Nearing the end of his second and final term, President Kenyatta’s relationship with his deputy and likely successor William Ruto took a turn in early 2018, when the latter entered into a pact with opposition leader Raila Odinga.
- The ruling Jubilee Party, founded in September 2016 to consolidate a 2013 alliance between Kenyatta and Ruto, is now firmly in Kenyatta’s control after it replaced its senior leaders in the country’s legislature.
- In May, the party replaced Senate Majority Leader Kipchumba Murkomen with independence party KANU’s Samuel Poghisio, as Kenyatta consolidated his alliance with his former party.
- The party also quickly replaced the Majority Chief Whip in the upper house, before turning to changes in the lower house. While Majority leader Aden Duale, a Ruto ally, survived the purge, others were removed in a parliamentary group meeting on 2 June.
They have been saying Kipchumba oooh has lost this, Kipchumba oooh has lost that. Hold on people, you are speaking too soon, I still have to lose 5 Kilograms ??? pic.twitter.com/oKmn8VxwXt
— KIPCHUMBA MURKOMEN, E.G.H (@kipmurkomen) June 2, 2020
“Pulling from different ends”
After their reelection in 2017, which was preceded by a historic annulment of a presidential election, Kenyatta and Ruto have progressively been pulling from different ends. Their likely separation escalated in March 2018, and has been marked with accusations and counter-accusations from both sides.
- Kenyatta has accused his deputy of doing early campaigns to succeed him, instead of focusing on their legacy projects.
- DP Ruto’s side, on the other hand, sees the moves to limit his likely succession as a betrayal of their pre-2013 pact that was made while both of them were facing criminal charges at the International Criminal Court.
Kenyatta has built his new alliances around Ruto’s political opponents, bringing in Odinga’s Orange Democratic Movement (ODM), Moi’s KANU, and Isaac Ruto’s Chama Cha Mashinani.
- Although the ruling party and KANU have been allies since 2017, they had an informal relationship mainly built on a shared history. The independence party was President Kenyatta’s inheritance in the early 2000s, after he took over from the country’s third president.

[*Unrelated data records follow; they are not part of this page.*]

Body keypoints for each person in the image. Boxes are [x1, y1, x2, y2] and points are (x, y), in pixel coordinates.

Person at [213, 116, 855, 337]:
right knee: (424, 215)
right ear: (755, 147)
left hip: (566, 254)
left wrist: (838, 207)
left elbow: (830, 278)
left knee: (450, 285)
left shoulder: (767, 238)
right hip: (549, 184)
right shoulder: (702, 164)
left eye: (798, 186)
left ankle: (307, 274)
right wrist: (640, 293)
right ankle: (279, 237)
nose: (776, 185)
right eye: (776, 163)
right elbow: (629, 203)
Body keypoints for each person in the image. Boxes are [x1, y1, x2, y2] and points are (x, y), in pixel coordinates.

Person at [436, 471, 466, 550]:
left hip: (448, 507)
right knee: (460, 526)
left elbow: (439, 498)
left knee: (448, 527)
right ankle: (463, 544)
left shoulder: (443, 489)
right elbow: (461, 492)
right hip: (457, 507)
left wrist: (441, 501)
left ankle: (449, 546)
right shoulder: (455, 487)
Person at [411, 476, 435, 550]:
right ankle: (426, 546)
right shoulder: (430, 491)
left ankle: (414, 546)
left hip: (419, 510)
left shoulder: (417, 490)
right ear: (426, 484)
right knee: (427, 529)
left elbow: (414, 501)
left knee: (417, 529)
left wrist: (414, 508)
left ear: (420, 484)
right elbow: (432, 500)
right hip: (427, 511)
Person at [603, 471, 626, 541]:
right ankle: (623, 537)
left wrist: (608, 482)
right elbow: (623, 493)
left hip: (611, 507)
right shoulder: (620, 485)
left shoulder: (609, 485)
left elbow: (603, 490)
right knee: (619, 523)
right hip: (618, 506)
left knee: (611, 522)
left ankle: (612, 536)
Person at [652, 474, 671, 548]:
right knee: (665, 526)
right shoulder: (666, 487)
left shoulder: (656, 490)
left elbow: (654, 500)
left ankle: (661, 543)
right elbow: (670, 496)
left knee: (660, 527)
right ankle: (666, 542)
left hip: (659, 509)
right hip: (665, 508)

- KANU is numerically weak in the legislature- it has just 13 legislators across both houses -but it carries a storied history of having ruled Kenya for four decades, and has access to the vast resources of the Moi’s.
Political shifts
Kenyatta’s new alliances also include the affiliate members of Odinga’s 2017 National Super Alliance (NASA) such as CCM’s Isaac Ruto, Wiper Democratic Movement’s Kalonzo Musyoka, and Amani National Coalition’s Musalia Mudavadi.

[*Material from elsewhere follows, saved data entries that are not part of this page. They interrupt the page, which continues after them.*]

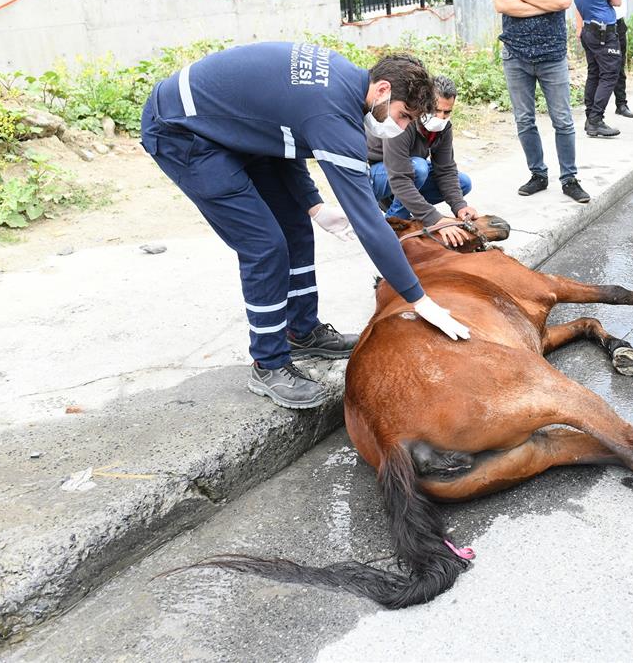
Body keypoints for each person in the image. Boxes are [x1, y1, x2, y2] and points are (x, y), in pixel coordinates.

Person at [140, 43, 471, 411]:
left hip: (230, 126)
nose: (403, 126)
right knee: (264, 245)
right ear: (382, 91)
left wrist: (314, 206)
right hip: (183, 131)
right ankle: (267, 364)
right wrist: (418, 298)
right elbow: (369, 222)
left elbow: (283, 138)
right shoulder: (333, 116)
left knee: (297, 227)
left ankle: (302, 331)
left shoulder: (343, 84)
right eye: (404, 115)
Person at [492, 0, 590, 204]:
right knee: (524, 120)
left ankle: (569, 178)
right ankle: (538, 174)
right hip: (516, 55)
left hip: (552, 55)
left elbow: (563, 1)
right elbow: (502, 4)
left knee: (562, 119)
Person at [368, 75, 477, 246]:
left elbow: (446, 169)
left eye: (447, 112)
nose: (441, 117)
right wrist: (435, 219)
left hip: (405, 175)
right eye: (435, 110)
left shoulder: (443, 128)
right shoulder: (404, 121)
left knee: (463, 182)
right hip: (378, 178)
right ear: (424, 102)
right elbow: (400, 178)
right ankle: (393, 223)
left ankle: (410, 209)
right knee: (418, 167)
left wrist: (459, 206)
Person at [575, 0, 633, 118]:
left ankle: (618, 105)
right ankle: (595, 118)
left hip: (614, 24)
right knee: (608, 72)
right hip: (602, 28)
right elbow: (616, 0)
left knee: (614, 68)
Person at [573, 0, 625, 139]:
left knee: (594, 73)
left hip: (588, 30)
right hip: (604, 33)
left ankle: (590, 119)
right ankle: (596, 119)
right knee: (610, 74)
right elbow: (618, 0)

READ MORE With Kenyatta, Ruto and Odinga, three’s a crowd
The new political shifts have triggered chaos in some opposition parties, as politicians move to consolidate their own power bases. In early June, for example, Ford-Kenya party leader Moses Wetangula was kicked out of his own party.
The shifts give Kenyatta a firmer control over the legislature, which now effectively has no opposition. While this will be instrumental in the remaining two years of his presidency, it may also harm the legislature’s perceived independence from the executive.

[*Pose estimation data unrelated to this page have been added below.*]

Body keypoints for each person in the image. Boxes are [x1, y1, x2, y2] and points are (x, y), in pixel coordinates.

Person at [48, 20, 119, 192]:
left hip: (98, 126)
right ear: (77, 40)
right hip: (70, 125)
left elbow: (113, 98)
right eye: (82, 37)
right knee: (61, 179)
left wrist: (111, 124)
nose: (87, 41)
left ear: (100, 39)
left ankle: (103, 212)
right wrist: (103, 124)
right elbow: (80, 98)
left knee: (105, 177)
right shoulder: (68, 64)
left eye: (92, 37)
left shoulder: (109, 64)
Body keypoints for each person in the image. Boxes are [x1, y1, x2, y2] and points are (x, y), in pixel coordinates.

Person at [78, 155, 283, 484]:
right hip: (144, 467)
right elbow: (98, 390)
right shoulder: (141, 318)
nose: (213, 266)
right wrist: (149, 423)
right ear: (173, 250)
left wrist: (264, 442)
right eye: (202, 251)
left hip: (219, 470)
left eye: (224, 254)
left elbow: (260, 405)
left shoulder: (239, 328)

The alliances, which are anchored on Kenyatta’s rapprochement with Odinga, might also shift as the two leaders continue with plans for a constitutional referendum in the near future. Campaigns for a possible plebscite were disrupted by the COVID-19 pandemic, but both Odinga and Kenyatta have insisted that it will still happen.
READ MORE Kenya’s fight against coronavirus difficult with its two-tiered governance system
For Ruto, the decimation of his allies in the power ranks mean that it is now abundantly clear that their 2013 election pact, which would have seen him succeed Kenyatta as Kenya’s fifth president, is now void. While his current position on the back pedal mean he has to rethink his 2022 strategy, he is most likely going to be the biggest beneficiary of any fallouts in Kenyatta’s new, large, grouping of allies.